▸ What you should do
Write every record out again exactly as shown below.

____ Source information

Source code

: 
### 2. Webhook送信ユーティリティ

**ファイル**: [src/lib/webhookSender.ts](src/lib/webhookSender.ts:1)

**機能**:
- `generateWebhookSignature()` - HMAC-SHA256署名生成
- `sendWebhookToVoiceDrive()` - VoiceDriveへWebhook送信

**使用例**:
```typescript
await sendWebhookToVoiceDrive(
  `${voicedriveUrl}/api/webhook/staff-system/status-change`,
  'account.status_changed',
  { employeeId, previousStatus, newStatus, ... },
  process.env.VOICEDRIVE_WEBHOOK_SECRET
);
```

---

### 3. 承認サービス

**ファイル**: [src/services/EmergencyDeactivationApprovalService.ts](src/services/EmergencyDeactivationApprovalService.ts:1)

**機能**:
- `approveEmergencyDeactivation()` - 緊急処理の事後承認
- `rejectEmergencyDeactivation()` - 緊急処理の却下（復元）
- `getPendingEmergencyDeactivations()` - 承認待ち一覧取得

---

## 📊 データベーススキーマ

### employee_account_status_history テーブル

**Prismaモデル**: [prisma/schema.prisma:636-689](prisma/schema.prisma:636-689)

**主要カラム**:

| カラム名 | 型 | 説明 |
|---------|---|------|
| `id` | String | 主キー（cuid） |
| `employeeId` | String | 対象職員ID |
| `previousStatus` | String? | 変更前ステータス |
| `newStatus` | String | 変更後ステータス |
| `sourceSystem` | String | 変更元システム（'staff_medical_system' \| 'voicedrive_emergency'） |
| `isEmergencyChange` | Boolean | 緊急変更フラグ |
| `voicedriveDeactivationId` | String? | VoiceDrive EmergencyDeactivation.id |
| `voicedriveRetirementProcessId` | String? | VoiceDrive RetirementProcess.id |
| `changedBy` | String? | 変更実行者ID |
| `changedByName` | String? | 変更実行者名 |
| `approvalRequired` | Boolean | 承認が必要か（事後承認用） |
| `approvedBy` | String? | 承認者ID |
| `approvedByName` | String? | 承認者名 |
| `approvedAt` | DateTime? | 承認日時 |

________

▸ Output for this task
Source code

: 
### 2. Webhook送信ユーティリティ

**ファイル**: [src/lib/webhookSender.ts](src/lib/webhookSender.ts:1)

**機能**:
- `generateWebhookSignature()` - HMAC-SHA256署名生成
- `sendWebhookToVoiceDrive()` - VoiceDriveへWebhook送信

**使用例**:
```typescript
await sendWebhookToVoiceDrive(
  `${voicedriveUrl}/api/webhook/staff-system/status-change`,
  'account.status_changed',
  { employeeId, previousStatus, newStatus, ... },
  process.env.VOICEDRIVE_WEBHOOK_SECRET
);
```

---

### 3. 承認サービス

**ファイル**: [src/services/EmergencyDeactivationApprovalService.ts](src/services/EmergencyDeactivationApprovalService.ts:1)

**機能**:
- `approveEmergencyDeactivation()` - 緊急処理の事後承認
- `rejectEmergencyDeactivation()` - 緊急処理の却下（復元）
- `getPendingEmergencyDeactivations()` - 承認待ち一覧取得

---

## 📊 データベーススキーマ

### employee_account_status_history テーブル

**Prismaモデル**: [prisma/schema.prisma:636-689](prisma/schema.prisma:636-689)

**主要カラム**:

| カラム名 | 型 | 説明 |
|---------|---|------|
| `id` | String | 主キー（cuid） |
| `employeeId` | String | 対象職員ID |
| `previousStatus` | String? | 変更前ステータス |
| `newStatus` | String | 変更後ステータス |
| `sourceSystem` | String | 変更元システム（'staff_medical_system' \| 'voicedrive_emergency'） |
| `isEmergencyChange` | Boolean | 緊急変更フラグ |
| `voicedriveDeactivationId` | String? | VoiceDrive EmergencyDeactivation.id |
| `voicedriveRetirementProcessId` | String? | VoiceDrive RetirementProcess.id |
| `changedBy` | String? | 変更実行者ID |
| `changedByName` | String? | 変更実行者名 |
| `approvalRequired` | Boolean | 承認が必要か（事後承認用） |
| `approvedBy` | String? | 承認者ID |
| `approvedByName` | String? | 承認者名 |
| `approvedAt` | DateTime? | 承認日時 |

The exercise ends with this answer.